Dracula Twins

Producent: Legendo Entertainment
Dystrybutor PL: PLAY
Rodzaj gry: platformówka / zręcznościowa
Data wydania: 30 października 2006
Wymagania sprzętowe: Pentium III 1 GHz, 256 MB RAM, 2 GB HDD, Windows XP/2000, CD-ROM
Cena detaliczna: 19,90 PLN
Ocena: 7/10

Platformówki były onegdaj bardzo popularnym gatunkiem gier komputerowych. Doskonale pamiętam czasy, w których intensywnie grywało się w takie hity, jak "Crash Bandicoot", "Croc", "Jazz Jackrabbit", pierwsze części "Prince of Persia" czy "Rayman". Na dzień dzisiejszy jedynie ostatni z wymienionych tytułów trzyma się w miarę nieźle i pozostał on wierny swojej pierwotnej koncepcji. Niewątpliwie smutne jest to, że wspaniała tradycja platformówek zdaje się powoli dobiegać końca, dlatego należy radować się za każdym razem, gdy na światło dzienne wychodzi kolejny reprezentant tego rodzaju gier. A "Dracula Twins" to, wypisz-wymaluj, platformówka czystej wody!

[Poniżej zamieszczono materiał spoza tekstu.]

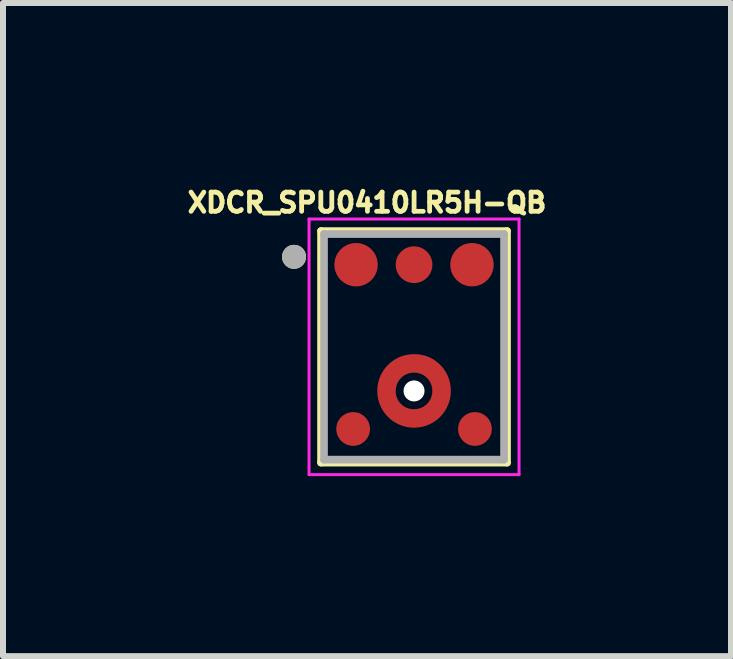
<source format=kicad_pcb>
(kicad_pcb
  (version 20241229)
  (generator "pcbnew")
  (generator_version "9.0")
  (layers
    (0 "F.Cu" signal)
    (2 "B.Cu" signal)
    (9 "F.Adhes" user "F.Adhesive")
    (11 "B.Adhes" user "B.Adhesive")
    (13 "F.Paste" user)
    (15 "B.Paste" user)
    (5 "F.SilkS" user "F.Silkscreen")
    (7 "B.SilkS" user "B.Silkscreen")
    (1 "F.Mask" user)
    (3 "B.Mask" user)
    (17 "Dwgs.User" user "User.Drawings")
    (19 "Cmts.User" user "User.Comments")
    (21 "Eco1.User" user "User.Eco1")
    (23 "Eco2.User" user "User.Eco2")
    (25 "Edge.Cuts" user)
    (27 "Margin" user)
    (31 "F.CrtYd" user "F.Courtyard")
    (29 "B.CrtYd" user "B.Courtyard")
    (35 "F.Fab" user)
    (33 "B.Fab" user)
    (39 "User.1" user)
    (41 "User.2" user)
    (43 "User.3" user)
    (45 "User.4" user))
  (footprint "XDCR_SPU0410LR5H-QB"
    (layer "F.Cu")
    (at 3.851 2.731)
    (property "Reference" "XDCR_SPU0410LR5H-QB" (at -0.784 -2.403 0) (layer "F.SilkS") (effects (font (size 0.32 0.32) (thickness 0.15))))
    (attr through_hole)
    (fp_circle (center 0 0.735) (end 0.459 0.735) (stroke (width 0.32) (type solid)) (fill no) (layer "F.Mask"))
    (fp_line (start -1.55 -1.93) (end 1.55 -1.93) (stroke (width 0.127) (type solid)) (layer "F.SilkS"))
    (fp_line (start -1.55 1.93) (end -1.55 -1.93) (stroke (width 0.127) (type solid)) (layer "F.SilkS"))
    (fp_line (start 1.55 -1.93) (end 1.55 1.93) (stroke (width 0.127) (type solid)) (layer "F.SilkS"))
    (fp_line (start 1.55 1.93) (end -1.55 1.93) (stroke (width 0.127) (type solid)) (layer "F.SilkS"))
    (fp_circle (center -2 -1.5) (end -1.9 -1.5) (stroke (width 0.2) (type solid)) (fill no) (layer "F.SilkS"))
    (fp_poly (pts (xy -0.48 1.109) (xy -0.499 1.083) (xy -0.514 1.061) (xy -0.528 1.039) (xy -0.541 1.015) (xy -0.553 0.992) (xy -0.564 0.967) (xy -0.574 0.943) (xy -0.582 0.918) (xy -0.59 0.892) (xy -0.596 0.866) (xy -0.601 0.84) (xy -0.605 0.814) (xy -0.608 0.788) (xy -0.61 0.761) (xy -0.611 0.735) (xy -0.61 0.708) (xy -0.608 0.681) (xy -0.605 0.655) (xy -0.601 0.629) (xy -0.596 0.603) (xy -0.59 0.577) (xy -0.582 0.551) (xy -0.574 0.526) (xy -0.564 0.502) (xy -0.553 0.477) (xy -0.541 0.454) (xy -0.528 0.43) (xy -0.514 0.408) (xy -0.499 0.386) (xy -0.48 0.36) (xy -0.262 0.578) (xy -0.268 0.588) (xy -0.273 0.597) (xy -0.278 0.607) (xy -0.283 0.617) (xy -0.287 0.627) (xy -0.291 0.638) (xy -0.294 0.648) (xy -0.297 0.659) (xy -0.3 0.669) (xy -0.302 0.68) (xy -0.304 0.691) (xy -0.305 0.702) (xy -0.306 0.713) (xy -0.307 0.724) (xy -0.307 0.735) (xy -0.307 0.745) (xy -0.306 0.756) (xy -0.305 0.767) (xy -0.304 0.778) (xy -0.302 0.789) (xy -0.3 0.8) (xy -0.297 0.81) (xy -0.294 0.821) (xy -0.291 0.831) (xy -0.287 0.842) (xy -0.283 0.852) (xy -0.278 0.862) (xy -0.273 0.872) (xy -0.268 0.881) (xy -0.262 0.891) (xy -0.48 1.109) (xy -0.48 1.109)) (stroke (width 0.001) (type solid)) (fill yes) (layer "F.Paste"))
    (fp_poly (pts (xy -0.374 0.254) (xy -0.357 0.241) (xy -0.335 0.226) (xy -0.312 0.211) (xy -0.289 0.198) (xy -0.265 0.185) (xy -0.241 0.174) (xy -0.216 0.164) (xy -0.19 0.155) (xy -0.165 0.147) (xy -0.139 0.14) (xy -0.112 0.134) (xy -0.086 0.13) (xy -0.059 0.127) (xy -0.032 0.125) (xy -0.005 0.124) (xy 0.022 0.124) (xy 0.049 0.126) (xy 0.075 0.128) (xy 0.102 0.132) (xy 0.128 0.138) (xy 0.155 0.144) (xy 0.18 0.151) (xy 0.206 0.16) (xy 0.231 0.17) (xy 0.256 0.181) (xy 0.28 0.193) (xy 0.303 0.206) (xy 0.326 0.22) (xy 0.348 0.235) (xy 0.374 0.254) (xy 0.156 0.472) (xy 0.147 0.467) (xy 0.137 0.461) (xy 0.127 0.456) (xy 0.117 0.452) (xy 0.107 0.448) (xy 0.097 0.444) (xy 0.087 0.44) (xy 0.076 0.437) (xy 0.065 0.435) (xy 0.055 0.432) (xy 0.044 0.431) (xy 0.033 0.429) (xy 0.022 0.428) (xy 0.011 0.428) (xy 0 0.427) (xy -0.011 0.428) (xy -0.022 0.428) (xy -0.033 0.429) (xy -0.044 0.431) (xy -0.055 0.432) (xy -0.065 0.435) (xy -0.076 0.437) (xy -0.087 0.44) (xy -0.097 0.444) (xy -0.107 0.448) (xy -0.117 0.452) (xy -0.127 0.456) (xy -0.137 0.461) (xy -0.147 0.467) (xy -0.156 0.472) (xy -0.374 0.254) (xy -0.374 0.254)) (stroke (width 0.001) (type solid)) (fill yes) (layer "F.Paste"))
    (fp_poly (pts (xy 0.374 1.215) (xy 0.348 1.234) (xy 0.326 1.249) (xy 0.303 1.263) (xy 0.28 1.276) (xy 0.256 1.288) (xy 0.231 1.299) (xy 0.206 1.309) (xy 0.18 1.318) (xy 0.155 1.325) (xy 0.128 1.331) (xy 0.102 1.337) (xy 0.075 1.341) (xy 0.049 1.343) (xy 0.022 1.345) (xy -0.005 1.345) (xy -0.032 1.344) (xy -0.059 1.342) (xy -0.086 1.339) (xy -0.112 1.335) (xy -0.139 1.329) (xy -0.165 1.322) (xy -0.19 1.314) (xy -0.216 1.305) (xy -0.241 1.295) (xy -0.265 1.284) (xy -0.289 1.271) (xy -0.312 1.258) (xy -0.335 1.243) (xy -0.357 1.228) (xy -0.374 1.215) (xy -0.156 0.997) (xy -0.147 1.002) (xy -0.137 1.008) (xy -0.127 1.013) (xy -0.117 1.017) (xy -0.107 1.021) (xy -0.097 1.025) (xy -0.087 1.029) (xy -0.076 1.032) (xy -0.065 1.034) (xy -0.055 1.037) (xy -0.044 1.038) (xy -0.033 1.04) (xy -0.022 1.041) (xy -0.011 1.041) (xy 0 1.042) (xy 0.011 1.041) (xy 0.022 1.041) (xy 0.033 1.04) (xy 0.044 1.038) (xy 0.055 1.037) (xy 0.065 1.034) (xy 0.076 1.032) (xy 0.087 1.029) (xy 0.097 1.025) (xy 0.107 1.021) (xy 0.117 1.017) (xy 0.127 1.013) (xy 0.137 1.008) (xy 0.147 1.002) (xy 0.156 0.997) (xy 0.374 1.215) (xy 0.374 1.215)) (stroke (width 0.001) (type solid)) (fill yes) (layer "F.Paste"))
    (fp_poly (pts (xy 0.48 0.36) (xy 0.494 0.378) (xy 0.509 0.4) (xy 0.524 0.423) (xy 0.537 0.447) (xy 0.55 0.471) (xy 0.561 0.496) (xy 0.572 0.521) (xy 0.581 0.547) (xy 0.589 0.573) (xy 0.595 0.599) (xy 0.601 0.626) (xy 0.605 0.653) (xy 0.608 0.68) (xy 0.61 0.707) (xy 0.611 0.735) (xy 0.61 0.762) (xy 0.608 0.789) (xy 0.605 0.816) (xy 0.601 0.843) (xy 0.595 0.87) (xy 0.589 0.896) (xy 0.581 0.922) (xy 0.572 0.948) (xy 0.561 0.973) (xy 0.55 0.998) (xy 0.537 1.022) (xy 0.524 1.046) (xy 0.509 1.069) (xy 0.494 1.091) (xy 0.48 1.109) (xy 0.262 0.891) (xy 0.268 0.881) (xy 0.273 0.872) (xy 0.278 0.862) (xy 0.283 0.852) (xy 0.287 0.842) (xy 0.291 0.831) (xy 0.294 0.821) (xy 0.297 0.81) (xy 0.3 0.8) (xy 0.302 0.789) (xy 0.304 0.778) (xy 0.305 0.767) (xy 0.306 0.756) (xy 0.307 0.745) (xy 0.307 0.735) (xy 0.307 0.724) (xy 0.306 0.713) (xy 0.305 0.702) (xy 0.304 0.691) (xy 0.302 0.68) (xy 0.3 0.669) (xy 0.297 0.659) (xy 0.294 0.648) (xy 0.291 0.638) (xy 0.287 0.627) (xy 0.283 0.617) (xy 0.278 0.607) (xy 0.273 0.597) (xy 0.268 0.588) (xy 0.262 0.578) (xy 0.48 0.36) (xy 0.48 0.36)) (stroke (width 0.001) (type solid)) (fill yes) (layer "F.Paste"))
    (fp_line (start -1.75 -2.13) (end 1.75 -2.13) (stroke (width 0.05) (type solid)) (layer "F.CrtYd"))
    (fp_line (start -1.75 2.13) (end -1.75 -2.13) (stroke (width 0.05) (type solid)) (layer "F.CrtYd"))
    (fp_line (start 1.75 -2.13) (end 1.75 2.13) (stroke (width 0.05) (type solid)) (layer "F.CrtYd"))
    (fp_line (start 1.75 2.13) (end -1.75 2.13) (stroke (width 0.05) (type solid)) (layer "F.CrtYd"))
    (fp_line (start -1.5 -1.88) (end 1.5 -1.88) (stroke (width 0.127) (type solid)) (layer "F.Fab"))
    (fp_line (start -1.5 1.88) (end -1.5 -1.88) (stroke (width 0.127) (type solid)) (layer "F.Fab"))
    (fp_line (start 1.5 -1.88) (end 1.5 1.88) (stroke (width 0.127) (type solid)) (layer "F.Fab"))
    (fp_line (start 1.5 1.88) (end -1.5 1.88) (stroke (width 0.127) (type solid)) (layer "F.Fab"))
    (fp_circle (center -2 -1.5) (end -1.9 -1.5) (stroke (width 0.2) (type solid)) (fill no) (layer "F.Fab"))
    (pad "" np_thru_hole circle (at 0 0.735) (size 0.35 0.35) (drill 0.35) (layers "*.Cu" "*.Mask"))
    (pad "1" smd circle (at -0.966 -1.369) (size 0.723 0.723) (layers "F.Cu" "F.Mask" "F.Paste"))
    (pad "2" smd circle (at -1.015 1.369) (size 0.562 0.562) (layers "F.Cu" "F.Mask" "F.Paste"))
    (pad "3" smd circle (at 1.015 1.369) (size 0.562 0.562) (layers "F.Cu" "F.Mask" "F.Paste"))
    (pad "4" smd circle (at 0.966 -1.369) (size 0.723 0.723) (layers "F.Cu" "F.Mask" "F.Paste"))
    (pad "5" smd circle (at 0 -1.369) (size 0.612 0.612) (layers "F.Cu" "F.Mask" "F.Paste"))
    (pad "6" smd custom (at 0.47 0.74) (size 0.25 0.25) (layers "F.Cu") (options (anchor rect)) (primitives (gr_poly (pts (xy -0.47 -0.31) (xy -0.471 -0.618) (xy -0.504 -0.617) (xy -0.536 -0.614) (xy -0.568 -0.61) (xy -0.599 -0.604) (xy -0.63 -0.597) (xy -0.661 -0.588) (xy -0.691 -0.577) (xy -0.72 -0.565) (xy -0.749 -0.551) (xy -0.777 -0.536) (xy -0.804 -0.519) (xy -0.831 -0.501) (xy -0.856 -0.482) (xy -0.88 -0.461) (xy -0.903 -0.439) (xy -0.925 -0.416) (xy -0.946 -0.392) (xy -0.966 -0.366) (xy -0.984 -0.34) (xy -1 -0.313) (xy -1.016 -0.285) (xy -1.029 -0.256) (xy -1.042 -0.226) (xy -1.052 -0.196) (xy -1.061 -0.166) (xy -1.069 -0.135) (xy -1.074 -0.103) (xy -1.079 -0.072) (xy -1.081 -0.04) (xy -1.082 -0.01) (xy -1.082 -0.001) (xy -1.081 0.029) (xy -1.079 0.06) (xy -1.074 0.092) (xy -1.069 0.124) (xy -1.061 0.155) (xy -1.052 0.185) (xy -1.042 0.215) (xy -1.029 0.245) (xy -1.016 0.274) (xy -1 0.302) (xy -0.984 0.329) (xy -0.966 0.355) (xy -0.946 0.38) (xy -0.925 0.405) (xy -0.903 0.428) (xy -0.88 0.45) (xy -0.856 0.471) (xy -0.831 0.49) (xy -0.804 0.508) (xy -0.777 0.525) (xy -0.749 0.54) (xy -0.72 0.554) (xy -0.691 0.566) (xy -0.661 0.577) (xy -0.63 0.586) (xy -0.599 0.593) (xy -0.568 0.599) (xy -0.536 0.603) (xy -0.504 0.606) (xy -0.47 0.607) (xy -0.469 0.607) (xy -0.435 0.606) (xy -0.403 0.603) (xy -0.372 0.599) (xy -0.34 0.593) (xy -0.309 0.586) (xy -0.279 0.577) (xy -0.249 0.566) (xy -0.219 0.554) (xy -0.19 0.54) (xy -0.162 0.525) (xy -0.135 0.508) (xy -0.109 0.49) (xy -0.084 0.471) (xy -0.059 0.45) (xy -0.036 0.428) (xy -0.014 0.405) (xy 0.006 0.381) (xy 0.026 0.356) (xy 0.044 0.329) (xy 0.06 0.302) (xy 0.076 0.274) (xy 0.089 0.245) (xy 0.102 0.216) (xy 0.112 0.186) (xy 0.121 0.155) (xy 0.129 0.124) (xy 0.135 0.093) (xy 0.139 0.061) (xy 0.141 0.03) (xy 0.142 0) (xy 0.142 -0.03) (xy 0.14 -0.065) (xy 0.136 -0.096) (xy 0.131 -0.127) (xy 0.125 -0.158) (xy 0.116 -0.188) (xy 0.106 -0.218) (xy 0.095 -0.247) (xy 0.082 -0.275) (xy 0.068 -0.303) (xy 0.052 -0.33) (xy 0.035 -0.356) (xy 0.017 -0.382) (xy -0.003 -0.406) (xy -0.024 -0.429) (xy -0.046 -0.451) (xy -0.07 -0.472) (xy -0.094 -0.492) (xy -0.119 -0.511) (xy -0.145 -0.528) (xy -0.172 -0.543) (xy -0.2 -0.558) (xy -0.229 -0.571) (xy -0.258 -0.582) (xy -0.288 -0.592) (xy -0.318 -0.6) (xy -0.349 -0.607) (xy -0.38 -0.612) (xy -0.411 -0.615) (xy -0.442 -0.617) (xy -0.469 -0.618) (xy -0.469 -0.311) (xy -0.452 -0.31) (xy -0.436 -0.309) (xy -0.42 -0.307) (xy -0.405 -0.304) (xy -0.389 -0.3) (xy -0.374 -0.296) (xy -0.359 -0.29) (xy -0.344 -0.284) (xy -0.33 -0.278) (xy -0.316 -0.27) (xy -0.303 -0.262) (xy -0.29 -0.253) (xy -0.277 -0.243) (xy -0.265 -0.233) (xy -0.254 -0.222) (xy -0.243 -0.21) (xy -0.232 -0.198) (xy -0.223 -0.186) (xy -0.214 -0.173) (xy -0.206 -0.159) (xy -0.198 -0.145) (xy -0.191 -0.131) (xy -0.185 -0.116) (xy -0.18 -0.101) (xy -0.175 -0.086) (xy -0.172 -0.071) (xy -0.169 -0.055) (xy -0.167 -0.04) (xy -0.165 -0.024) (xy -0.165 -0.01) (xy -0.165 0) (xy -0.166 0.018) (xy -0.167 0.034) (xy -0.17 0.05) (xy -0.173 0.065) (xy -0.177 0.081) (xy -0.181 0.096) (xy -0.187 0.11) (xy -0.193 0.125) (xy -0.2 0.139) (xy -0.208 0.153) (xy -0.217 0.166) (xy -0.226 0.179) (xy -0.236 0.192) (xy -0.246 0.203) (xy -0.257 0.215) (xy -0.269 0.225) (xy -0.281 0.235) (xy -0.294 0.245) (xy -0.307 0.254) (xy -0.321 0.262) (xy -0.335 0.269) (xy -0.349 0.275) (xy -0.364 0.281) (xy -0.379 0.286) (xy -0.394 0.291) (xy -0.41 0.294) (xy -0.425 0.297) (xy -0.441 0.298) (xy -0.457 0.299) (xy -0.47 0.3) (xy -0.48 0.3) (xy -0.493 0.299) (xy -0.509 0.298) (xy -0.524 0.296) (xy -0.54 0.293) (xy -0.555 0.289) (xy -0.57 0.285) (xy -0.584 0.28) (xy -0.599 0.274) (xy -0.613 0.267) (xy -0.626 0.26) (xy -0.64 0.252) (xy -0.652 0.243) (xy -0.665 0.233) (xy -0.677 0.223) (xy -0.688 0.212) (xy -0.699 0.201) (xy -0.709 0.189) (xy -0.718 0.177) (xy -0.727 0.164) (xy -0.735 0.151) (xy -0.743 0.137) (xy -0.749 0.123) (xy -0.755 0.109) (xy -0.76 0.094) (xy -0.765 0.079) (xy -0.769 0.064) (xy -0.771 0.049) (xy -0.773 0.033) (xy -0.775 0.018) (xy -0.775 0) (xy -0.775 -0.01) (xy -0.775 -0.024) (xy -0.773 -0.04) (xy -0.771 -0.055) (xy -0.768 -0.071) (xy -0.765 -0.086) (xy -0.76 -0.101) (xy -0.755 -0.116) (xy -0.749 -0.131) (xy -0.742 -0.145) (xy -0.734 -0.159) (xy -0.726 -0.173) (xy -0.717 -0.186) (xy -0.708 -0.198) (xy -0.697 -0.21) (xy -0.686 -0.222) (xy -0.675 -0.233) (xy -0.663 -0.243) (xy -0.65 -0.253) (xy -0.637 -0.262) (xy -0.624 -0.27) (xy -0.61 -0.278) (xy -0.596 -0.284) (xy -0.581 -0.29) (xy -0.566 -0.296) (xy -0.551 -0.3) (xy -0.535 -0.304) (xy -0.52 -0.307) (xy -0.504 -0.309) (xy -0.488 -0.31) (xy -0.471 -0.311) (xy -0.47 -0.31)) (width 0.001) (fill yes)))))
  (gr_rect
    (start -3 -3)
    (end 9.134 7.886)
    (stroke (width 0.1) (type default))
    (fill no)
    (layer "Edge.Cuts")))
</source>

Akcja gry została umiejscowiona w Transylwanii, krainie położonej na Wyżynie Siedmiogrodzkiej w Rumunii. To właśnie stamtąd, jak głosi legenda, wywodzi się najsłynniejszy wampir świata - Dracula. Akurat w przypadku "Dracula Twins" nie będzie nam dane pokierować losami hrabiego, tylko jego dwoma potomkami - Drakiem i Drakaną. Fabuła opowiada o tym, jak pewnego dnia, podczas rodzinnego posiłku, u bram zamku Draculi stanął niejaki Dr. Lifelust - szaleniec pragnący stworzyć eliksir nieśmiertelności z krwi wampirów - który za pomocą gazu czosnkowego obezwładnił głowę rodu. Pociechom hrabiego w porę udało się uciec, a ich zadanie jest nad wyraz oczywiste - uratować ojca.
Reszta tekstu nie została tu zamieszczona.